En el fondo, cualquier persona con acceso a un nivel mínimo de conciencia moral, independientemente de su género, esperaría cierta eticidad de un académico. Esto es, que cumpla ciertos valores y principios impuestos por las expectativas comunes, sin tener que ponerlas en cuestión. No es el caso del señor Jalife, y llama la atención que ni siquiera repare en su falta, pese a la avanzada edad que presumiría sensatez.
En mi caso, Jalife juzga mi acción pública de editora no como una acción profesional de un ser humano, sino como una acción femenina denigrante que le da connotaciones sexuales, prejuicios ideológicos, racistas y de calumnias de corrupción. El señor no me conoce, sólo bastó el hecho de ser la directora del medio que difunde sus ofensas para juzgarme con esos exabruptos. Soy explícita para quienes consideran que “no pasa nada” y que no debería perder el tiempo en ello, porque hay otras violencias contra las mujeres que atender mediáticamente, como las violaciones de niñas en Michoacán por narcotraficantes y policías municipales.
No obstante, dejar pasar esta situación es inaceptable, porque normaliza la decadencia ética, no sólo en la comunidad universitaria, sino en la ciudadanía misma. Forma parte de las violencias cotidianas contra las mujeres, reproblable desde cualquier ángulo para quien se ubique geopolíticamente en la izquierda. En otro país –con un sólido estado de derecho– un maestro con comportamiento misógino, en las redes o en la calle, sería motivo de expulsión de la universidad.

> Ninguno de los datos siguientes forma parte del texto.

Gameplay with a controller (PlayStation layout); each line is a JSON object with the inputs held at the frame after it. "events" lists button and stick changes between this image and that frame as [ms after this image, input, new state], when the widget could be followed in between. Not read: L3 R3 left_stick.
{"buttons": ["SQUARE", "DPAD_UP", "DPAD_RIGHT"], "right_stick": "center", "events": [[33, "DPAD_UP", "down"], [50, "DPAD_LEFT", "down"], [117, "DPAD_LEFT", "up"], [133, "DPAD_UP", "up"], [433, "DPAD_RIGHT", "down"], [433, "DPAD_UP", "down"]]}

Yo no solicito ningún permiso colectivo ni de ninguna autoridad para escribir lo que pienso, contrario a lo que me imputa Jalife, quien en su misoginia ciega cree que la observación importante es empírica, en el sentido de que sus seguidores lo observan físicamente y lo aplauden. Al parecer, siendo analista en la UNAM, no comprende que la observación es con distinciones. Se observa la violencia hacia las mujeres porque se distingue de su respeto y protección. Se observa la falta de ética porque se distingue de la eticidad de la verdadera izquierda, celosa de los principios igualitarios. Se observa la arrogancia y desfachatez intelectual porque se distingue de la dignidad.
Mi trabajo es observar y contar lo que observo. Y por hacer mi trabajo, el señor Jalife ha arremetido contra mí. Y mi solidaridad es con las mujeres que sufren violencia de cualquier tipo, las conozca o no, guste o incomode, porque en México se ha vuelto una necesidad de supervivencia para el género.